**TASK TO CARRY OUT**
What is the number of lines below that hold "inwoners"? Answer with that number only.
==============================
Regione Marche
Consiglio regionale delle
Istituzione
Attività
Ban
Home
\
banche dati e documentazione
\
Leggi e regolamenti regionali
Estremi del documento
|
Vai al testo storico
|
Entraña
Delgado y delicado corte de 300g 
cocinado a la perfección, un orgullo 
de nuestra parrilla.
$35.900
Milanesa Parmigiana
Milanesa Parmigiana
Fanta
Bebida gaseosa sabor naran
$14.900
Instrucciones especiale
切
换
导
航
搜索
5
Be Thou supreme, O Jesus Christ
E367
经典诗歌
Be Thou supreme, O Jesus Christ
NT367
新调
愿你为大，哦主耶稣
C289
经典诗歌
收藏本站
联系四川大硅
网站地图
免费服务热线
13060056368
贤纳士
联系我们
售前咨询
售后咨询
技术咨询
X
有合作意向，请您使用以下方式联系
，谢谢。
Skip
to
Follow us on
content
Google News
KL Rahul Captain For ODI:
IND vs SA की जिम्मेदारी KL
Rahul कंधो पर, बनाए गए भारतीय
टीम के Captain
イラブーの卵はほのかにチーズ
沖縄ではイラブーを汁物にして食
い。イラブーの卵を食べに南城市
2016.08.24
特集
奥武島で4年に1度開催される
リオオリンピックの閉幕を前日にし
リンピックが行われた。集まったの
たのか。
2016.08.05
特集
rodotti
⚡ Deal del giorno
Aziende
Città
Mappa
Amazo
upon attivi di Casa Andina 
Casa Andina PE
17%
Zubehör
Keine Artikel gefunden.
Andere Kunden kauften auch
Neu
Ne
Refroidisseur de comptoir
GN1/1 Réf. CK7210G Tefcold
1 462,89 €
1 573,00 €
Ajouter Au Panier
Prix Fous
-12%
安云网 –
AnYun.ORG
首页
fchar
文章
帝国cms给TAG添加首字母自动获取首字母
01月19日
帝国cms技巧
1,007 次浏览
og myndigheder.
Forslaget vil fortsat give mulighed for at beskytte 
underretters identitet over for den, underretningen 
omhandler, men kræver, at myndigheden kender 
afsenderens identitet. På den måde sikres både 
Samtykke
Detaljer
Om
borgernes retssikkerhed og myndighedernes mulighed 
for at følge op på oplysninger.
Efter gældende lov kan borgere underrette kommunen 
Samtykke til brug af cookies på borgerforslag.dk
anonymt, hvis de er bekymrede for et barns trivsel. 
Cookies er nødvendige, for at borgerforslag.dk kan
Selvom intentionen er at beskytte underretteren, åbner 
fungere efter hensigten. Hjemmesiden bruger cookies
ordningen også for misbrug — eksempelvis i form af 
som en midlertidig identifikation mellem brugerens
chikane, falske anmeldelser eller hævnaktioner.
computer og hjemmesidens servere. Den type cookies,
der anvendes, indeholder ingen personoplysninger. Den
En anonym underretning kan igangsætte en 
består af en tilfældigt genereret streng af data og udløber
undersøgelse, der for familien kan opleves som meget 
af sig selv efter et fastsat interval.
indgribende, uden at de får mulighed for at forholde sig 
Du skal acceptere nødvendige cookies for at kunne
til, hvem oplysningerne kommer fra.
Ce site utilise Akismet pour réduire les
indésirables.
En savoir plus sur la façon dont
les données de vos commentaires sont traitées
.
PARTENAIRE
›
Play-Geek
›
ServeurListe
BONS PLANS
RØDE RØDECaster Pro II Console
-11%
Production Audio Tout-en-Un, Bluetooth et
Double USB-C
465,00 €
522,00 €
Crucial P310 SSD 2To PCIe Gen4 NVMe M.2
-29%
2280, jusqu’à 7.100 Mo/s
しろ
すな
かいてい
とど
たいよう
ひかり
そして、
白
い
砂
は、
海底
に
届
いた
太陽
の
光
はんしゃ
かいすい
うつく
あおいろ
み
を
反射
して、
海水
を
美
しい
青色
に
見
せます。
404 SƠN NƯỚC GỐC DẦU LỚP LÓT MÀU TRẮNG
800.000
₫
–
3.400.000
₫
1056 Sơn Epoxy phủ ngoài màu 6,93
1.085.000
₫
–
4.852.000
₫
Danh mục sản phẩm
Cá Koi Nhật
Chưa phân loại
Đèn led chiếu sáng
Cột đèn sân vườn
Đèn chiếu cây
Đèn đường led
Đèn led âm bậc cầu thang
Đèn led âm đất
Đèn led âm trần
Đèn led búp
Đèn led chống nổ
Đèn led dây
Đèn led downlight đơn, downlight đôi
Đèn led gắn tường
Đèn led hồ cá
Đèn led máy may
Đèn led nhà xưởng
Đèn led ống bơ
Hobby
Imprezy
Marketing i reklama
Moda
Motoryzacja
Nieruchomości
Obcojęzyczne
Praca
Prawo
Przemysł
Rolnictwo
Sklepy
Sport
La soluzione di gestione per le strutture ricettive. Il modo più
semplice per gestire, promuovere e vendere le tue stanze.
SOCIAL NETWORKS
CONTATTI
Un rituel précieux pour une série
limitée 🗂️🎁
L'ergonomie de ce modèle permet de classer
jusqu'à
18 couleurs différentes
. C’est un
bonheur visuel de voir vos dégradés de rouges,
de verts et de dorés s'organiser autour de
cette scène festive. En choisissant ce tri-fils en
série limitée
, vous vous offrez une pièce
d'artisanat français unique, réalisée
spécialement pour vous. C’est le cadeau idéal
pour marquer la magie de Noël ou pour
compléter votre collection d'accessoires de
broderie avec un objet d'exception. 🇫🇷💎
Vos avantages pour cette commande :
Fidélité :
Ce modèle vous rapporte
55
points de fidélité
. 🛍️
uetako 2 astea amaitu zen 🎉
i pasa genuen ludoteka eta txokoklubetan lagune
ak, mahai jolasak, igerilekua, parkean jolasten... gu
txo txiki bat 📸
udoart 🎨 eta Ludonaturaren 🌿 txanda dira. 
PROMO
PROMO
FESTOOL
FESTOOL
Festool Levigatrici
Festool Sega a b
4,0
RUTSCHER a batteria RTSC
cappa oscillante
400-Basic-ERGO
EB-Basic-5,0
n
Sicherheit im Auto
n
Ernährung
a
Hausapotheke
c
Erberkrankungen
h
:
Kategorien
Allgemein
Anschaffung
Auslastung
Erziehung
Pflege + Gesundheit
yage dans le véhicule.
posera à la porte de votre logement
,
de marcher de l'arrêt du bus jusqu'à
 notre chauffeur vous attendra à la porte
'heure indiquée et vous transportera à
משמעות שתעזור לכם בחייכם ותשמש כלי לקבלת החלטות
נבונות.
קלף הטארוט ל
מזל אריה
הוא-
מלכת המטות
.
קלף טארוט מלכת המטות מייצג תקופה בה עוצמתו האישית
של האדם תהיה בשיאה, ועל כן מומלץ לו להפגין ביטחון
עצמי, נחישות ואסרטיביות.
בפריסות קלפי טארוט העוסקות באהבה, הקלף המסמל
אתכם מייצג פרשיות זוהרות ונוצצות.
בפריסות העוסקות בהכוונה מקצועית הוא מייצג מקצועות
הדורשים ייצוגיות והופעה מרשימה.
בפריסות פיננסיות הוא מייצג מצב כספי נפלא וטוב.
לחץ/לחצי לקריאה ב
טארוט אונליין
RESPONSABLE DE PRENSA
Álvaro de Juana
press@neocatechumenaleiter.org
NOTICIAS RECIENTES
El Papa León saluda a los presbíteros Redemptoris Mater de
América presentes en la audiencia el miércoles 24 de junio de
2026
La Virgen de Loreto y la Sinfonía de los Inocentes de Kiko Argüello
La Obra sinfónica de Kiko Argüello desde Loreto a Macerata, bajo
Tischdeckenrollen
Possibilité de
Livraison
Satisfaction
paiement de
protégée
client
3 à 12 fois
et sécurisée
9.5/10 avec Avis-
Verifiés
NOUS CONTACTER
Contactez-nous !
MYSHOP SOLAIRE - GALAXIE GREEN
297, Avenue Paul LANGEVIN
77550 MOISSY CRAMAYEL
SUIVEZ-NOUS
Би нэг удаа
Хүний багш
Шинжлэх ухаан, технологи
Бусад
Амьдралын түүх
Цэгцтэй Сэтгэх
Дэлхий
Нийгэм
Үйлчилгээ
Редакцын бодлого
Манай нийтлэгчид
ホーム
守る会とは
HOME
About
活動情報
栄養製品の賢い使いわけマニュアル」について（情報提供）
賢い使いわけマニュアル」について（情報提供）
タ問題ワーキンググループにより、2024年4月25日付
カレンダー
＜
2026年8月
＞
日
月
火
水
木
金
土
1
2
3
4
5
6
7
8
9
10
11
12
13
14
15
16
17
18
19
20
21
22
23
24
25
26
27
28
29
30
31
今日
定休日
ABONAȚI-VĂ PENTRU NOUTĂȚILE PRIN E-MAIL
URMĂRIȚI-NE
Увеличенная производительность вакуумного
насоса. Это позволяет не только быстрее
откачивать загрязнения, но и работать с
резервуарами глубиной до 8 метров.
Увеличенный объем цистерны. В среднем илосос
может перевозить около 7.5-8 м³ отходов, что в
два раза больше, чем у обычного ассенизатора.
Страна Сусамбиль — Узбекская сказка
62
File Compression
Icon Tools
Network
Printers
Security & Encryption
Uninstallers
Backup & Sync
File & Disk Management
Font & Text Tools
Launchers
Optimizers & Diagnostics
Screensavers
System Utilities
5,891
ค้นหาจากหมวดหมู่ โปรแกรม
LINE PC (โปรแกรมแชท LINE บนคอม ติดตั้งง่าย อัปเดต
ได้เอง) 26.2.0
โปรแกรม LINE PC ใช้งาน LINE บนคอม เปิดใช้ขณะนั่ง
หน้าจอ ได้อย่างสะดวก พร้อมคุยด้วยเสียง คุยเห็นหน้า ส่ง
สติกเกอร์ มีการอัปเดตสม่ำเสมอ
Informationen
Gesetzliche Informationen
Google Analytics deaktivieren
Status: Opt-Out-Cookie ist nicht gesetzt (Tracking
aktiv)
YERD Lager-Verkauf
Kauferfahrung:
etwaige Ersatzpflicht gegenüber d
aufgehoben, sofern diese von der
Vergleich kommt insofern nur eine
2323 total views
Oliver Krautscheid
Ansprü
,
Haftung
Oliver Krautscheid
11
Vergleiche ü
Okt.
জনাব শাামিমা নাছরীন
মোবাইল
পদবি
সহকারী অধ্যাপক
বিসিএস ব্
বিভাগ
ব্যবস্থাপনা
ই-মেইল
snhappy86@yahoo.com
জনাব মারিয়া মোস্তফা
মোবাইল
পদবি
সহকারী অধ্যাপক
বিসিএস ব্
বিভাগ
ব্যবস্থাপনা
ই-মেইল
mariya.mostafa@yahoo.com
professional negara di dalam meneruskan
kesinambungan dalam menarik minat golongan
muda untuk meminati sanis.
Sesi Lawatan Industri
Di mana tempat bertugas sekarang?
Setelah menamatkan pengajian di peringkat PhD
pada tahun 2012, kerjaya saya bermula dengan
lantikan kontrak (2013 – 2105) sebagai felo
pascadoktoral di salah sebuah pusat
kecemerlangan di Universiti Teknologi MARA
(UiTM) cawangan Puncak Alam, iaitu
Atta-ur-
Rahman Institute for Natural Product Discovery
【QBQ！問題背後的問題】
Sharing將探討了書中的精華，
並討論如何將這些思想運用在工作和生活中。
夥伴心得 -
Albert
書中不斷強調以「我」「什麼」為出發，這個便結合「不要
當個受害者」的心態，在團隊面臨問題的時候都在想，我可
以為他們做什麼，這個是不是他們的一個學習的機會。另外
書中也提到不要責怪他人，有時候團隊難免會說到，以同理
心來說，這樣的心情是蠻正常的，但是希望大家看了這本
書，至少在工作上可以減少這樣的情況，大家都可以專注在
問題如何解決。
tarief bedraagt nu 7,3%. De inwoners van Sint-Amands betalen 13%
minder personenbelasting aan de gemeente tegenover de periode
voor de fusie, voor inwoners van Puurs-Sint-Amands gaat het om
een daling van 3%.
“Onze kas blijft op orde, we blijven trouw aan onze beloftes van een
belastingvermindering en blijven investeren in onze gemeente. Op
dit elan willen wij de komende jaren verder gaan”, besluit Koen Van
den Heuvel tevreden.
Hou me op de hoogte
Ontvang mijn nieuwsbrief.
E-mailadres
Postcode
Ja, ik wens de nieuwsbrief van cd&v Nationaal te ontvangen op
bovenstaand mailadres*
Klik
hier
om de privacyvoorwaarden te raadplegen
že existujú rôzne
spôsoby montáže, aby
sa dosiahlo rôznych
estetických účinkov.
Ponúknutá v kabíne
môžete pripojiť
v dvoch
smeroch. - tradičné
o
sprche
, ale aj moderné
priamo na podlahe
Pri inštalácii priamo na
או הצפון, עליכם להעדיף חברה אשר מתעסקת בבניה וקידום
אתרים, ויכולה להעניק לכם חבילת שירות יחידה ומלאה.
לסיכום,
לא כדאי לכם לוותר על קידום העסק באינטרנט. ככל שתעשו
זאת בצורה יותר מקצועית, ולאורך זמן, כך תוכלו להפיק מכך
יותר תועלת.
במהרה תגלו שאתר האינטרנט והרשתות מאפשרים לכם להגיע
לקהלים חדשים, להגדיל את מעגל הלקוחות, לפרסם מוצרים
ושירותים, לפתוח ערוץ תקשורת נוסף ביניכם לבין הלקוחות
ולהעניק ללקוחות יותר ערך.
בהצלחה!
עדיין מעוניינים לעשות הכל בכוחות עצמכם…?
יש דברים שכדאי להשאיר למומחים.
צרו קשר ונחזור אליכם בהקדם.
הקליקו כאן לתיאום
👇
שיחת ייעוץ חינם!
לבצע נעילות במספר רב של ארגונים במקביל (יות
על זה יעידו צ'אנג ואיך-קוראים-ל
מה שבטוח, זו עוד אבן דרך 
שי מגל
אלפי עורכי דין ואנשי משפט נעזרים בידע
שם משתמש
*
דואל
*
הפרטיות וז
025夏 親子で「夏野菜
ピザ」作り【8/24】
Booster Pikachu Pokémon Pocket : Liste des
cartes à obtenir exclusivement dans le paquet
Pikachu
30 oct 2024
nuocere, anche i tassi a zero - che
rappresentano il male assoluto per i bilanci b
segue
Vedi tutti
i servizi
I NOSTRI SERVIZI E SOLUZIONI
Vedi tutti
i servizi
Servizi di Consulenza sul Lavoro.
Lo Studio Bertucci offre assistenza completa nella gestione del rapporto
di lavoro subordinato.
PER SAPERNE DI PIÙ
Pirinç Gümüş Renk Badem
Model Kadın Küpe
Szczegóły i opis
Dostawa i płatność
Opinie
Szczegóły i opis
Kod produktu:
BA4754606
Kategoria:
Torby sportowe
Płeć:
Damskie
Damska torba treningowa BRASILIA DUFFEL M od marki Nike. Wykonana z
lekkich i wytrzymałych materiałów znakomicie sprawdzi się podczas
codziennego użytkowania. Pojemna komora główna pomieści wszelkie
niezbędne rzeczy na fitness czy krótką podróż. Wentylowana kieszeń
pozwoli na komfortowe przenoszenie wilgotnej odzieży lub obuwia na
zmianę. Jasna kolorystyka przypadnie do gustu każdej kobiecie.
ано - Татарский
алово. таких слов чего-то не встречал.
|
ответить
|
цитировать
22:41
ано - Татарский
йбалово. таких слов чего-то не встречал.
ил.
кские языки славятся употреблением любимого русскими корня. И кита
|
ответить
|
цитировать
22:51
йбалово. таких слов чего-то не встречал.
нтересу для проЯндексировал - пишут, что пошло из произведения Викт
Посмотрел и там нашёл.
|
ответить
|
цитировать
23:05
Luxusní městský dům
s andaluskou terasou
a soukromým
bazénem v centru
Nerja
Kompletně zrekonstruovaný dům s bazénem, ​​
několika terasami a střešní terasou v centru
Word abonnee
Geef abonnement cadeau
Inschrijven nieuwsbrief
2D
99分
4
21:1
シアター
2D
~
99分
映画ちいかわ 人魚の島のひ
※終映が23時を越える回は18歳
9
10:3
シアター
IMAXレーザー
==============================
**FINAL ANSWER**
2